Из столкновения «искусства» и «жизни» возник карнавал, но очень русский карнавал, московский, со всеми нашими страстями, пьяной тоскою и романсами, в которых изливается душа. «Птица небесная» перебирает струны гитары, а поклонник млеет в предвкушении очередного «блям-блям» и сладко замирает от тоски и блаженства. «Принцесса Турандот»? Ну конечно же, это сравнение немедленно приходит в голову. Оно уместно по многим причинам, и совсем не только по театральным.
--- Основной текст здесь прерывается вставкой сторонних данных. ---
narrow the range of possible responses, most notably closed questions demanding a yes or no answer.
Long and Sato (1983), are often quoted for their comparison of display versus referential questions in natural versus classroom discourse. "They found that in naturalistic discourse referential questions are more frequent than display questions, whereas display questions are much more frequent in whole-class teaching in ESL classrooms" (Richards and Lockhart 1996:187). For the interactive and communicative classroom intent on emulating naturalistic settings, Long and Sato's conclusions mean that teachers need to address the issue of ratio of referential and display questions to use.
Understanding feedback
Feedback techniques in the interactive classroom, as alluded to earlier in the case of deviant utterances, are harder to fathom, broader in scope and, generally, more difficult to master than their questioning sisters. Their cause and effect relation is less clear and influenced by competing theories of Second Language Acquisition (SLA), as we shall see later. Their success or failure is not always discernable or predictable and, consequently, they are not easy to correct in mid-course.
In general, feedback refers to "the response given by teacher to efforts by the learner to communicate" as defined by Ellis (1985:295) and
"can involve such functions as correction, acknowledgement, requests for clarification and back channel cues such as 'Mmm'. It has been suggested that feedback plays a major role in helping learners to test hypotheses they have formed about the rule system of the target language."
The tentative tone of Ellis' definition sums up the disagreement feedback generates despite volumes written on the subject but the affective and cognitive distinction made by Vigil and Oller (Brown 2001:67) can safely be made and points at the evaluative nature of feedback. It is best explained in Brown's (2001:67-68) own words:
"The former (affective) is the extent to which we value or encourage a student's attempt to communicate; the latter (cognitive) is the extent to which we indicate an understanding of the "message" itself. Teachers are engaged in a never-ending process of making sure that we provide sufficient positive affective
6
Тут есть какое-то незримое родство или, как сказал бы Шмага, нить, которую Фоменко счастливо потянул. И когда они взялись за руки, эти трагики и комедианты, эти «мамочки» и «мамули» и побежали вприпрыжку по кругу, задыхаясь от восторга, общая нить, связующая эпохи российской сцены, вдруг стала явственно ощутимой. Они бегут по тому самому заколдованному кругу, по которому бежали вереницей в сказке Художественного театра, а потом в итальянской сказке, приспособленной для нужд Революции умирающим режиссером. Что за музыка звучала там, чему они там так радовались зимой 1922 года? Что кончились гражданская война и голод, что можно вновь благословить жизнь? Трудно сказать, тем более что предчувствие их подвело, а смерть самого Вахтангова посреди праздника оказалась гораздо более пророческой, чем прямой смысл поставленного им спектакля. Искусство ищет новые источники выживания. Домашняя радость вахтанговцев, этот маленький карнавал в буфете неожиданно обнаружил свое сверхтеатральиое значение.  Если хотите, спектакль Фоменко стал долгожданным знаком и образом обретаемой нами свободы. В том числе театральной. Фоменко угадал общее настроение. Его шутки восстанавливают то, что разрушил пафос. Через Островского он окликнул нас и дал понять, что мы еще живы, что театр жив, что чума, кажется, миновала. Эти комедианты, эти «шуты гороховые», чувствуют перемену исторической погоды с бессознательной и поражающей остротой. Почему? Да потому что птицы небесные.